The huge increase in Taiwan’s foreign-exchange interventions could lead to it being labeled a currency manipulator by the US, the island’s central bank governor said Thursday, but he insisted the designation is unlikely to have any immediate negative impact on the export-dependent economy.
“It’s possible that Taiwan may be listed as a manipulator,” Governor Yang Chin-long told lawmakers in Taipei as he delivered a report Thursday. However, Yang argued that the US criteria for labeling another economy a currency manipulator are no longer suitable as the global economy has changed over the past year.
Yang argued that Taiwan’s high trade surplus with the US, one of the US Treasury’s three currency-manipulation criteria, is due to strong demand from American companies for semiconductors, rather than any perceived unfair advantage Taiwan gained from its currency intervention.
“If they want to reduce our trade surplus with them, then we could just stop selling them our chips,” he joked to lawmakers. “But they need them!”
Taiwan stepped up its intervention in markets in the second half of last year as it tried to stop the local dollar from strengthening on the back of the booming economy and trade. Although being listed as a manipulator by the US has no immediate or specific consequences, Yang said the central bank will discuss its interventions and trade surplus with Treasury officials.
The central bank’s net currency purchases surged more than 600 percent to $39.1 billion last year, according to the report Yang delivered to lawmakers. That equals 5.8 percent of the island’s gross domestic product, according to Bloomberg calculations, well above the Treasury’s 2 percent threshold. In 2019, the central bank reported net purchases of $5.5 billion.
Yang noted that capital inflows had slowed since mid-January. The central bank reported conducting what it calls currency “smoothing” operations in January but not in February, according to earlier statements.
The Treasury Department has three criteria for listing an economy as a currency manipulator: a current-account surplus equivalent to 2 percent of GDP, a bilateral trade surplus of at least $20 billion and “persistent, one-sided” foreign-exchange interventions worth at least 2 percent of GDP.
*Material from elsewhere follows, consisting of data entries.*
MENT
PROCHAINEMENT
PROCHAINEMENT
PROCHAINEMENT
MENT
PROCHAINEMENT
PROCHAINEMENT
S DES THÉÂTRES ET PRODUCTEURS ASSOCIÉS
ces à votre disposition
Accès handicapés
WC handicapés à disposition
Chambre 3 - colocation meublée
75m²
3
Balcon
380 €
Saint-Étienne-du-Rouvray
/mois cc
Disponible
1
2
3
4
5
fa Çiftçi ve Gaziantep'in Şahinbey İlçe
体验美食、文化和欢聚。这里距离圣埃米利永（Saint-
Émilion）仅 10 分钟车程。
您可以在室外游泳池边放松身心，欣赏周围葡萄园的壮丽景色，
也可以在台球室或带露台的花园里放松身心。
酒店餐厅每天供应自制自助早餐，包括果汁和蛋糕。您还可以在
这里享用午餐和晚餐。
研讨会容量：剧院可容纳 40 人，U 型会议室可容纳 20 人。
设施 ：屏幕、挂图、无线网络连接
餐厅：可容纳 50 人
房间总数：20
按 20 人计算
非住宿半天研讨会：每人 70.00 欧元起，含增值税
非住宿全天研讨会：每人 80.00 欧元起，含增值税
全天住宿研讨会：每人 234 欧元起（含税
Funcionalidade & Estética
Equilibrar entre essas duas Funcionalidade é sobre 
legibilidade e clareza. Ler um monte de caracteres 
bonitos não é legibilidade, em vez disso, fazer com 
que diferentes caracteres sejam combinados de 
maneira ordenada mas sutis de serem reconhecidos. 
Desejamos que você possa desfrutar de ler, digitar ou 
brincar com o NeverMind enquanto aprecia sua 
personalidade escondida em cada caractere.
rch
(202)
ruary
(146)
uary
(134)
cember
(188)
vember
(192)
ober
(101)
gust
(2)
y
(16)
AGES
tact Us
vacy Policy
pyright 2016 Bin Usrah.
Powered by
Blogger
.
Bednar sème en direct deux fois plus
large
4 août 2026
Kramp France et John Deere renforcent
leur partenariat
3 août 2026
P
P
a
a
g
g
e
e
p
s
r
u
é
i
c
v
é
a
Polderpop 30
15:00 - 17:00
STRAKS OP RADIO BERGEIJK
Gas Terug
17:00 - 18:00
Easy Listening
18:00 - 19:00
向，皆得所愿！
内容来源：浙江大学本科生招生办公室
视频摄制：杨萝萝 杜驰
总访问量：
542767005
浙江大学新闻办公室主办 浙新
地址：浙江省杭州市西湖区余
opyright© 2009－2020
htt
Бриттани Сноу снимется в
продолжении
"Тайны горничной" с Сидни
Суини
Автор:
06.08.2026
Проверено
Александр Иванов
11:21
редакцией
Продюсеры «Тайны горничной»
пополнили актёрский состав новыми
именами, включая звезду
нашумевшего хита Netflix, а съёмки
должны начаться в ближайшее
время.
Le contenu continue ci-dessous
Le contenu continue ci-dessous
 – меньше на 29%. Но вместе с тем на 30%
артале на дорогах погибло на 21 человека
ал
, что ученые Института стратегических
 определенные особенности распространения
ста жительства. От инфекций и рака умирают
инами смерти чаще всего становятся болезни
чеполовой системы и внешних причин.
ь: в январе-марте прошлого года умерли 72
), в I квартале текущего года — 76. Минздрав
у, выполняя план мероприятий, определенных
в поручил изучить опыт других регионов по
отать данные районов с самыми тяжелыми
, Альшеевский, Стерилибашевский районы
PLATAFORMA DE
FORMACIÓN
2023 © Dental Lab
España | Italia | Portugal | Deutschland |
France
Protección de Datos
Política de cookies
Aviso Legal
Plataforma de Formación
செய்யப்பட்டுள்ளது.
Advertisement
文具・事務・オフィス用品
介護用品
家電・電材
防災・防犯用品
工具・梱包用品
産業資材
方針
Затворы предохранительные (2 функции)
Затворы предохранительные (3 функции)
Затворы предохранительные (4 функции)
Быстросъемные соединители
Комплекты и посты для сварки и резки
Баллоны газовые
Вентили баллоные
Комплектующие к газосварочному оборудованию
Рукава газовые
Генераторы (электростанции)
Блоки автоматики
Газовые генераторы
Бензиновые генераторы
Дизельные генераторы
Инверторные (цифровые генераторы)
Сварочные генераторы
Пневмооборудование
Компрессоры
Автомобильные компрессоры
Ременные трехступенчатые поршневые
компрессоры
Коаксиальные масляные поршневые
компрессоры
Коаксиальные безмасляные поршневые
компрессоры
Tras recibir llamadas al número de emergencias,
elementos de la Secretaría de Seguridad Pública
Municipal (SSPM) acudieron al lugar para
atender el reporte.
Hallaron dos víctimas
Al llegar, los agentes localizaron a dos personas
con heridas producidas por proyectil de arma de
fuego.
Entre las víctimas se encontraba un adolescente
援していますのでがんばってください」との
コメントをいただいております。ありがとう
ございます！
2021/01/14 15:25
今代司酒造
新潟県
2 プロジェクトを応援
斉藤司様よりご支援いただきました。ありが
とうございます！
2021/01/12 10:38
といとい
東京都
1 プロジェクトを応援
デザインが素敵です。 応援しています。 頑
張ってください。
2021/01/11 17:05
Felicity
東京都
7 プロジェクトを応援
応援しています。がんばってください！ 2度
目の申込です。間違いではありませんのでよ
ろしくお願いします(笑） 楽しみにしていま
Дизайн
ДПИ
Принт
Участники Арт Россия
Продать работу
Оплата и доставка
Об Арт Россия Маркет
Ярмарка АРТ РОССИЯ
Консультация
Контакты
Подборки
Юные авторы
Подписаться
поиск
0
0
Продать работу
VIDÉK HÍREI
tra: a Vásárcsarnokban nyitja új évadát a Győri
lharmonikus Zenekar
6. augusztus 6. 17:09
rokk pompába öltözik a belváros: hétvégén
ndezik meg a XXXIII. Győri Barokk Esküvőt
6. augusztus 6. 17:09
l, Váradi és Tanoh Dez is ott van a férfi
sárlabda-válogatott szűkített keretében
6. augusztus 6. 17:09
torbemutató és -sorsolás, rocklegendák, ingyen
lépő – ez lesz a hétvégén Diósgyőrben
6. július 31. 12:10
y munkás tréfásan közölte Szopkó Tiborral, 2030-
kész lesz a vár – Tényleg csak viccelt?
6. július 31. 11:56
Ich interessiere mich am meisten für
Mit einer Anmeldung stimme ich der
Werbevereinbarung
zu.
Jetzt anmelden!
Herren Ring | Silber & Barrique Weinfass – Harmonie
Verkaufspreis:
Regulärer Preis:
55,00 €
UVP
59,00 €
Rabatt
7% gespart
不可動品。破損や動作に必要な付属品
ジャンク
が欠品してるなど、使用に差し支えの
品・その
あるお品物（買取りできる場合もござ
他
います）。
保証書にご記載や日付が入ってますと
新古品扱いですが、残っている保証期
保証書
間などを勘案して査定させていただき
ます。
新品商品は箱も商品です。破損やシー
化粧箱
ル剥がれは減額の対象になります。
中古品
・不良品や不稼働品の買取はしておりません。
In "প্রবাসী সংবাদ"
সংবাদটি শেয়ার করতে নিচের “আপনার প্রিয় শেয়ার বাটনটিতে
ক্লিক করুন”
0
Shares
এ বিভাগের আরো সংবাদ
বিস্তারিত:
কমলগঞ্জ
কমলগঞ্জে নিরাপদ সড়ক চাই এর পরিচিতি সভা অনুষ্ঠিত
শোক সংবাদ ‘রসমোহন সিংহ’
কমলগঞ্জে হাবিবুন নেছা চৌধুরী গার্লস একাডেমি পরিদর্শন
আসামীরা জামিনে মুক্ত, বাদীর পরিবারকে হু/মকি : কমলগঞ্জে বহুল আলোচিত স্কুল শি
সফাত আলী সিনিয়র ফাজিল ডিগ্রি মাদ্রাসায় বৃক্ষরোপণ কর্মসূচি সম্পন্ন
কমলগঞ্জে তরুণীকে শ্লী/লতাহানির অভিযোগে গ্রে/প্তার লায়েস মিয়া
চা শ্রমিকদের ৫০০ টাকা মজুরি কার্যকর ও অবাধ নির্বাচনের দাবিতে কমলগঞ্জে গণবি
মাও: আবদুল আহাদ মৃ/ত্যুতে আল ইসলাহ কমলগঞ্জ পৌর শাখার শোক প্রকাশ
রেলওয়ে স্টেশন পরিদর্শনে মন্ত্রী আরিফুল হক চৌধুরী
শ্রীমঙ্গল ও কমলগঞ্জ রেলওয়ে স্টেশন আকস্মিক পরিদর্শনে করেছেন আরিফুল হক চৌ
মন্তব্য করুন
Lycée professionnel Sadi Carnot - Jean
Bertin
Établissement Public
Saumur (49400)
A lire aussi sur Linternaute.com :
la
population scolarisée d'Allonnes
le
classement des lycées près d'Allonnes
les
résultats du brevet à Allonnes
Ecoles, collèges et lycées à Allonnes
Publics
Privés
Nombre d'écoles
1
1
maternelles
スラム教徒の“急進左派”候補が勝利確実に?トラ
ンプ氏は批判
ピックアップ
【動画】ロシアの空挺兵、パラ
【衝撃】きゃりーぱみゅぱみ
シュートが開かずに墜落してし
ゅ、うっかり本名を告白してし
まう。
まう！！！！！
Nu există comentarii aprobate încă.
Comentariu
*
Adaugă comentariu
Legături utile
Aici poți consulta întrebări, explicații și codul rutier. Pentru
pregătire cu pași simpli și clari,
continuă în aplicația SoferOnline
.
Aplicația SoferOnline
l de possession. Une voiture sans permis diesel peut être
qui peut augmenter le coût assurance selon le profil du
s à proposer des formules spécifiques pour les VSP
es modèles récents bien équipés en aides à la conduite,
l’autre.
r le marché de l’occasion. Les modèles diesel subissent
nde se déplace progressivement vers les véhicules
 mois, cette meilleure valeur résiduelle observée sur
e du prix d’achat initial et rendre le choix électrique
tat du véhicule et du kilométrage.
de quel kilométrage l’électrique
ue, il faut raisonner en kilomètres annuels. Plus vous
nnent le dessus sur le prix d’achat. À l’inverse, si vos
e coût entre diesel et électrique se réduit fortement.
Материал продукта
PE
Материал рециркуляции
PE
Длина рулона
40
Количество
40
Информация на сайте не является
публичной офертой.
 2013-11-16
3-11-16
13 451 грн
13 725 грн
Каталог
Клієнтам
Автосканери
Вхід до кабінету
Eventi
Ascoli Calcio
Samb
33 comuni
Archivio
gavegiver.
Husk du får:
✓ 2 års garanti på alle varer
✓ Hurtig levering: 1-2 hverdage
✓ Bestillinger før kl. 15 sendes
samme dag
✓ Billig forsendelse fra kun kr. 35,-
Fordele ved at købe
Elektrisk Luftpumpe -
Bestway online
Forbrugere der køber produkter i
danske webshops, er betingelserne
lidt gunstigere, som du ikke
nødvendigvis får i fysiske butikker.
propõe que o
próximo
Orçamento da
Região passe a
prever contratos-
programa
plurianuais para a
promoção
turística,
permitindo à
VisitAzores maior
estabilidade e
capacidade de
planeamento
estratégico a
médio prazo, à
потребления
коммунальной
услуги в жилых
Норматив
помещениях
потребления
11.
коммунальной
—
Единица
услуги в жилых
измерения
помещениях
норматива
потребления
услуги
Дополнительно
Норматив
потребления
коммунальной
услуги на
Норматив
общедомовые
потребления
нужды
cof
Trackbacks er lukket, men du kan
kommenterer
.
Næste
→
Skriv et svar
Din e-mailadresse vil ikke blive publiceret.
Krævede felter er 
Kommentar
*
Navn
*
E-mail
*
Taiwan was added to the currency watch list in the latest US report in December but wasn’t listed a currency manipulator. The US Treasury cited the “persistently large” current account surplus of 10.9 percent of GDP in the year to June and a $25 billion trade surplus with the US as reasons for being added to the watchlist.
Taiwan’s position in all three categories declined last year, with its current-account surplus widening to 14.1 percent of GDP and its trade surplus with US reaching $29.9 billion. Being designated a currency manipulator requires the US to engage with the perceived offender to address the imbalance.